ソンタム王はこれを賞して長政をクンチャスン(男爵)に任じ、日本人町頭領を三代目・城井久右衛門から長政に代変りさせた。

日本では駕籠かきも勤まらなかったヤクザなあぶれ者が腕っぷしひとつで陽のあたる場所に這い上がった。
そしてその長政を、ソンタム王は抜け目なく利用した。

ソンタム王は同じ元和7年に、徳川秀忠に対して使節を送ったが、国書に次のように書かせた。
「数年来日本の商船絶えず、国王はこれを優遇すること国人にも過ぎ、王はさらに官吏に命じてこれが便宜を図らしめると共に、更に在留日本人の一人を抜擢してこれが頭領となし、位階第四階に叙した」(三木公平訳)

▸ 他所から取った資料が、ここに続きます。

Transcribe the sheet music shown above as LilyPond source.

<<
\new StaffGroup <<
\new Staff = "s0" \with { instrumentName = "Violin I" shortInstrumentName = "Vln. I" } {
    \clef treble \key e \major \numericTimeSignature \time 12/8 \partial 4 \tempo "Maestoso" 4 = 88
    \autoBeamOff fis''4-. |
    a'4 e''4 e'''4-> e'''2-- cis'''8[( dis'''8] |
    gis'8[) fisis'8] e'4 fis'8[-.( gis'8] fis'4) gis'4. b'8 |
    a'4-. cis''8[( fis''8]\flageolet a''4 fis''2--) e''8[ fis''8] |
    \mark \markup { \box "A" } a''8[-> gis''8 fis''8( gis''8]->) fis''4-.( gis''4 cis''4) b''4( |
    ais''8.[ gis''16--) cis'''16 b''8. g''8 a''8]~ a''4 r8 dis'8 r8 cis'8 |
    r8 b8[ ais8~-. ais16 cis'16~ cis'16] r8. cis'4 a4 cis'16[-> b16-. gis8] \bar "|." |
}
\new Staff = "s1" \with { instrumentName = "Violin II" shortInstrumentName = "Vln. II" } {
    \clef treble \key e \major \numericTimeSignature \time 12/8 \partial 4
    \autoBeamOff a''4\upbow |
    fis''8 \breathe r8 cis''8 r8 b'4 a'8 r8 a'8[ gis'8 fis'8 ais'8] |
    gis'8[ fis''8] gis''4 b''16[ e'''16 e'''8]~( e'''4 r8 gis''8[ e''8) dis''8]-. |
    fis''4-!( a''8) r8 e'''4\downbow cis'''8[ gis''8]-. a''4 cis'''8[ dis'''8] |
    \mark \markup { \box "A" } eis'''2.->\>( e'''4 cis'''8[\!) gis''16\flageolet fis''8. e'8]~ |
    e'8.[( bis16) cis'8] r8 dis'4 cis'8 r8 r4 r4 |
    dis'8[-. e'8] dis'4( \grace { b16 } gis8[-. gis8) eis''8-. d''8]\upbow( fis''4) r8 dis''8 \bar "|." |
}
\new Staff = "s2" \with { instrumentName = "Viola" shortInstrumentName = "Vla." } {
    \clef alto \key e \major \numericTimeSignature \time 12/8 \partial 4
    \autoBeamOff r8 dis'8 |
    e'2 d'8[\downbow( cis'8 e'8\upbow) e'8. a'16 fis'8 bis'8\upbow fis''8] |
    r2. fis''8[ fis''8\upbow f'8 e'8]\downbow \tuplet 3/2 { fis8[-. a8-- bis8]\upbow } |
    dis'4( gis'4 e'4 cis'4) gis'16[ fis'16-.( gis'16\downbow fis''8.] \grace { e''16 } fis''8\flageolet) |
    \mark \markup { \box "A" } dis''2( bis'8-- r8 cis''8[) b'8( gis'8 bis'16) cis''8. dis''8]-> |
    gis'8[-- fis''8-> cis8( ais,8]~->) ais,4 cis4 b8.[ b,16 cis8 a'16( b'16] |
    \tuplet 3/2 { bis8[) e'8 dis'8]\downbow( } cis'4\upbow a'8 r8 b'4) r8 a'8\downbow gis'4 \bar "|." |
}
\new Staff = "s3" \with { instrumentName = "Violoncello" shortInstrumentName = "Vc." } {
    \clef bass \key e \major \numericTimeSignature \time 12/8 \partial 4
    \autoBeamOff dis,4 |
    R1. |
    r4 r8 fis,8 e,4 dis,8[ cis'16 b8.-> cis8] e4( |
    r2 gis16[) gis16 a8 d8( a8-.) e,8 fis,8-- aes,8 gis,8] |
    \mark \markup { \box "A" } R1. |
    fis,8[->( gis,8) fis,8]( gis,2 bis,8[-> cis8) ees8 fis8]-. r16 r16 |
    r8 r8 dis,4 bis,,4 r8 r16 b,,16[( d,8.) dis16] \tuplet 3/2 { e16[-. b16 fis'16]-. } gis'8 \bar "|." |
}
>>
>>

長政を貴族に叙したが、ことほどさように日本人を重く用いている当国と大いに通商しましょうというたくみな外交だった。
そして、長政もこの機会を利用しようとした。
故郷に錦を飾ろうとしたのだった。
長政は日本へ行く使節に伊藤久太夫という家来を加えて書簡や献上物を老中・土井利勝宛に贈り、シャム・日本の国交、親善のために努力した。
要するに幕府に自分がシャムでこれほど活躍しており、高い地位にのぼったということを認知させようとしたわけだ。
すでに幕府は海外に流れ出した日本人については、日本人として認めないとする棄民の方針を立てていたから意味はなかったのだが。

翌元和8年(1622)にも事件が起こった。
カンボジアに遠征したソンタム王が惨敗して命からがら逃げ帰ったのである。

大坂落城と豊臣方大名の改易によって大量に発生した浪人がカンボジアに渡って傭兵になっていたからで、ソンタム王は将軍・秀忠に宛てた元和9年の国書に「日暹関係に累をおよぼすゆえ、(カンボジアへの)渡航参戦を禁止されたい」と要請したほどだった。
日本兵が勝敗を左右するほど精強であることに徴りたためであり、これに対抗するためにソンタム王はシャムにも日本人部隊を中心とする強力な軍団をつくりあげたいと考えた。
そして、長政がその指揮官に任じられ、ほどなく長政はオークプラ、伯爵に叙された。
ソンタム王の信頼を得た長政は、貿易商としても成功をおさめていく。